「あのときは……」と言える日まで

 こんにちは、忍足(おしだり)です。
 新型コロナウィルス感染症が世の中を席巻し、不安が世界を覆っています。日本においては政府が緊急事態宣言を発令し、国民も一丸となって立ち向かっています。この事態を乗り越えるため、お互いに感染防止に務めていきましょう。

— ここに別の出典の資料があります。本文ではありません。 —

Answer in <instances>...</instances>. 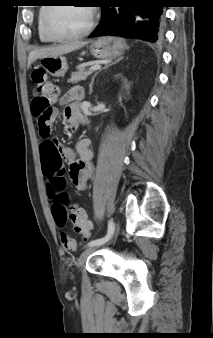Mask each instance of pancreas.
Here are the masks:
<instances>
[{"label":"pancreas","instance_id":"cf45deb5","mask_svg":"<svg viewBox=\"0 0 213 338\" xmlns=\"http://www.w3.org/2000/svg\"><path fill=\"white\" fill-rule=\"evenodd\" d=\"M90 74H92V71H91V70L87 71V70H85V69H83V68H82V69H79L77 72H73V73L71 74V78L68 80V82L74 84V83H77V82H79V81H81V80H86V78H87Z\"/></svg>","mask_w":213,"mask_h":338}]
</instances>
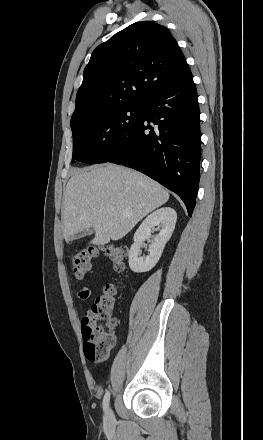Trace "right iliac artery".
Wrapping results in <instances>:
<instances>
[{
    "label": "right iliac artery",
    "mask_w": 263,
    "mask_h": 440,
    "mask_svg": "<svg viewBox=\"0 0 263 440\" xmlns=\"http://www.w3.org/2000/svg\"><path fill=\"white\" fill-rule=\"evenodd\" d=\"M109 400H110V392L107 391L105 393V395H104V398H103V409H104V411H106L107 408H108Z\"/></svg>",
    "instance_id": "1"
}]
</instances>
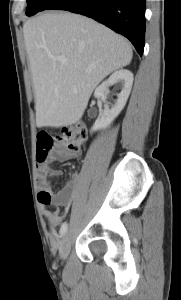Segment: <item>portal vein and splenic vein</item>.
I'll use <instances>...</instances> for the list:
<instances>
[{
	"label": "portal vein and splenic vein",
	"mask_w": 181,
	"mask_h": 300,
	"mask_svg": "<svg viewBox=\"0 0 181 300\" xmlns=\"http://www.w3.org/2000/svg\"><path fill=\"white\" fill-rule=\"evenodd\" d=\"M61 62H62V64L66 65V61H64V60H61Z\"/></svg>",
	"instance_id": "portal-vein-and-splenic-vein-1"
}]
</instances>
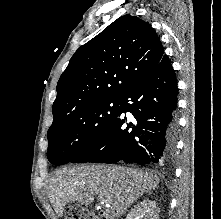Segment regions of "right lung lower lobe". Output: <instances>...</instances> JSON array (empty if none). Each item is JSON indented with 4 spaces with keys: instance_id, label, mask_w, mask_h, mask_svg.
Listing matches in <instances>:
<instances>
[{
    "instance_id": "right-lung-lower-lobe-1",
    "label": "right lung lower lobe",
    "mask_w": 221,
    "mask_h": 219,
    "mask_svg": "<svg viewBox=\"0 0 221 219\" xmlns=\"http://www.w3.org/2000/svg\"><path fill=\"white\" fill-rule=\"evenodd\" d=\"M177 80L165 55L120 98L121 108L102 136L71 163L165 164L175 154ZM130 112L133 122L123 113Z\"/></svg>"
}]
</instances>
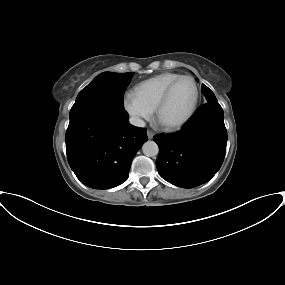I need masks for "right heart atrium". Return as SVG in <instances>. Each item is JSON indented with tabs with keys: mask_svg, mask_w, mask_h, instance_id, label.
I'll list each match as a JSON object with an SVG mask.
<instances>
[{
	"mask_svg": "<svg viewBox=\"0 0 285 285\" xmlns=\"http://www.w3.org/2000/svg\"><path fill=\"white\" fill-rule=\"evenodd\" d=\"M123 108L136 124L149 120L153 114L152 110L140 103L131 93H127L123 97Z\"/></svg>",
	"mask_w": 285,
	"mask_h": 285,
	"instance_id": "right-heart-atrium-1",
	"label": "right heart atrium"
}]
</instances>
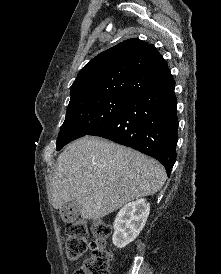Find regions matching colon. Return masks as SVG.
<instances>
[{"instance_id":"5ec220e1","label":"colon","mask_w":221,"mask_h":274,"mask_svg":"<svg viewBox=\"0 0 221 274\" xmlns=\"http://www.w3.org/2000/svg\"><path fill=\"white\" fill-rule=\"evenodd\" d=\"M93 240L90 243V256L75 271V274H110L109 265L112 253L106 245L111 235L110 225L103 220L91 224ZM66 253L70 259L81 257L88 248L89 227L84 219L70 221L66 225Z\"/></svg>"}]
</instances>
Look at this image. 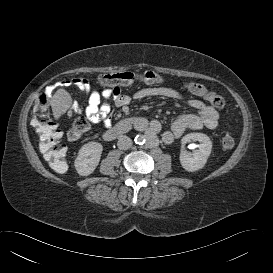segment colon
Listing matches in <instances>:
<instances>
[{
	"instance_id": "1",
	"label": "colon",
	"mask_w": 273,
	"mask_h": 273,
	"mask_svg": "<svg viewBox=\"0 0 273 273\" xmlns=\"http://www.w3.org/2000/svg\"><path fill=\"white\" fill-rule=\"evenodd\" d=\"M98 82L103 86L119 88V86H128L136 82L158 84L162 82V77L152 70L137 72L125 71L101 74L98 77ZM190 88L195 94L204 96L213 107L222 109L225 106V100L221 95L209 91L203 85L193 82L191 83ZM50 100V92H40L34 107L31 125L39 135L40 149L44 159L56 172L64 173L67 170L65 161L66 148L62 143V133L59 130L57 123L50 118ZM89 129L90 123L88 119L79 117L74 121L70 128L68 137L71 140H76ZM221 144L225 149H231L235 144V140L231 135H225L221 139Z\"/></svg>"
}]
</instances>
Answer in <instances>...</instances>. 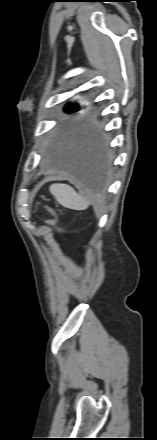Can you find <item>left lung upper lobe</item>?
Instances as JSON below:
<instances>
[{
  "label": "left lung upper lobe",
  "instance_id": "obj_1",
  "mask_svg": "<svg viewBox=\"0 0 157 440\" xmlns=\"http://www.w3.org/2000/svg\"><path fill=\"white\" fill-rule=\"evenodd\" d=\"M65 109L67 111H72V112H76L78 111V107L77 106H73L71 104H67V106L65 107ZM91 132H96V125L92 124V123H87L82 125L78 131H77V136H82Z\"/></svg>",
  "mask_w": 157,
  "mask_h": 440
}]
</instances>
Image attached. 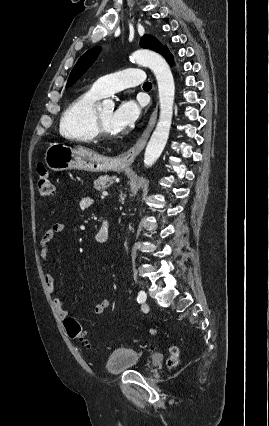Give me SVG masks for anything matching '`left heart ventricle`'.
Segmentation results:
<instances>
[{
  "label": "left heart ventricle",
  "instance_id": "obj_1",
  "mask_svg": "<svg viewBox=\"0 0 269 426\" xmlns=\"http://www.w3.org/2000/svg\"><path fill=\"white\" fill-rule=\"evenodd\" d=\"M101 122L103 126L105 127L106 131L110 134H117L118 131H116L111 123L112 115H113V109L112 108H104L98 111Z\"/></svg>",
  "mask_w": 269,
  "mask_h": 426
}]
</instances>
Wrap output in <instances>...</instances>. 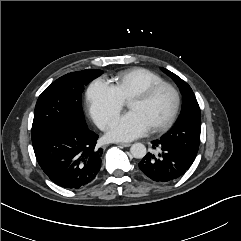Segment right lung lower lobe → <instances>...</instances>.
Returning a JSON list of instances; mask_svg holds the SVG:
<instances>
[{"mask_svg":"<svg viewBox=\"0 0 241 241\" xmlns=\"http://www.w3.org/2000/svg\"><path fill=\"white\" fill-rule=\"evenodd\" d=\"M97 139L87 125L65 124L33 141V148L40 167L55 184L79 189L100 170L103 150L96 147Z\"/></svg>","mask_w":241,"mask_h":241,"instance_id":"98d812e1","label":"right lung lower lobe"}]
</instances>
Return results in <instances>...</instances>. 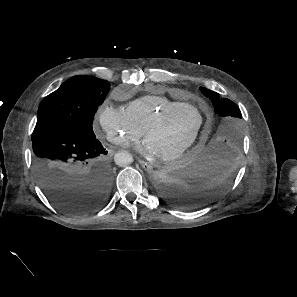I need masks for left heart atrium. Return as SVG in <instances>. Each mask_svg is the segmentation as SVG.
<instances>
[{
  "label": "left heart atrium",
  "mask_w": 297,
  "mask_h": 297,
  "mask_svg": "<svg viewBox=\"0 0 297 297\" xmlns=\"http://www.w3.org/2000/svg\"><path fill=\"white\" fill-rule=\"evenodd\" d=\"M141 150L144 151L145 153L149 154V155H155L154 150L152 149V147L150 146V144L147 141L144 142Z\"/></svg>",
  "instance_id": "obj_1"
}]
</instances>
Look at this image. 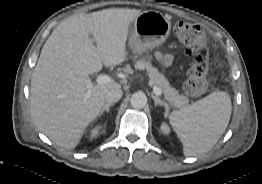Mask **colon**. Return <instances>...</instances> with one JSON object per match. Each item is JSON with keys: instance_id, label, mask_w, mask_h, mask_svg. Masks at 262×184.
<instances>
[{"instance_id": "colon-1", "label": "colon", "mask_w": 262, "mask_h": 184, "mask_svg": "<svg viewBox=\"0 0 262 184\" xmlns=\"http://www.w3.org/2000/svg\"><path fill=\"white\" fill-rule=\"evenodd\" d=\"M175 35L185 47L186 52L193 57L184 83V90L192 97L204 94L208 88L207 79V37L204 29L186 21L175 25Z\"/></svg>"}]
</instances>
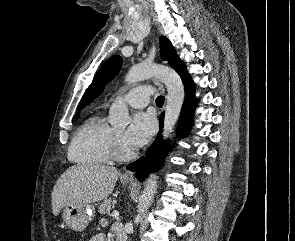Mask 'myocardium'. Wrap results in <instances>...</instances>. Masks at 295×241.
Segmentation results:
<instances>
[{"label":"myocardium","instance_id":"1","mask_svg":"<svg viewBox=\"0 0 295 241\" xmlns=\"http://www.w3.org/2000/svg\"><path fill=\"white\" fill-rule=\"evenodd\" d=\"M110 157L117 161H125L134 157V152L126 149L115 132H113L110 142Z\"/></svg>","mask_w":295,"mask_h":241}]
</instances>
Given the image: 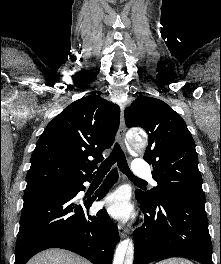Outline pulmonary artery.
Returning a JSON list of instances; mask_svg holds the SVG:
<instances>
[{
    "instance_id": "pulmonary-artery-1",
    "label": "pulmonary artery",
    "mask_w": 221,
    "mask_h": 264,
    "mask_svg": "<svg viewBox=\"0 0 221 264\" xmlns=\"http://www.w3.org/2000/svg\"><path fill=\"white\" fill-rule=\"evenodd\" d=\"M132 170L135 175L149 179L153 185H156V182L152 178L151 170L145 161L136 159L133 162Z\"/></svg>"
}]
</instances>
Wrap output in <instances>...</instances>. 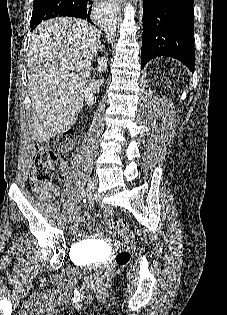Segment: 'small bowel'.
<instances>
[{
    "label": "small bowel",
    "instance_id": "c3829d8e",
    "mask_svg": "<svg viewBox=\"0 0 227 315\" xmlns=\"http://www.w3.org/2000/svg\"><path fill=\"white\" fill-rule=\"evenodd\" d=\"M59 172L63 176H69L70 175V165L67 162H61L59 165ZM34 191L36 195L41 199V200H47L51 197V194H57L58 190L52 186H49L48 189H36L34 188ZM109 212V211H108ZM90 220V216L88 213H83L81 216V221L82 222H87ZM80 223L77 222L72 226V232L76 233L78 230Z\"/></svg>",
    "mask_w": 227,
    "mask_h": 315
}]
</instances>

 この自粛ムードの中、私たち大人もたいへんなのですが、最も辛いのは子供たちなのではないだろうかと思います。
 わが家には中学二年生の息子がおります。宣言が出る以前より、通っている学校も休校になりました。元気が有り余っている年代です。最初のうちこそ休みを満喫していたのですが、家の中に閉じこもりっきりというのはストレスが溜まるらしく、だんだんと不機嫌に。とはいえ、外に出ようにも政府の宣言以降、営業を自粛する業種が多く、趣味の店も休業中。思うようにいかない事態の中、悶々と過ごしています。
 テレビで見たのですが、新型コロナウィルスの感染拡大が続くヨーロッパでは、外出制限によるストレスから児童虐待やDV(家庭内暴力)による被害が増えているそうです。
 日本においても、ここが踏ん張りどころ。良き国民性を発揮していく時だと思います。

 さて、ついに私もテレワークでの勤務となりました。先に書いた息子ですが、四六時中親が家にいる状態となって、不規則な生活について私から小言を貰うようになりました。ああ言えばこう言う式に、いちいち反論してくる姿を見ていると、小憎らしいのと同時に親と議論しようとする姿勢に“こいつも成長したなあ”と思わされます。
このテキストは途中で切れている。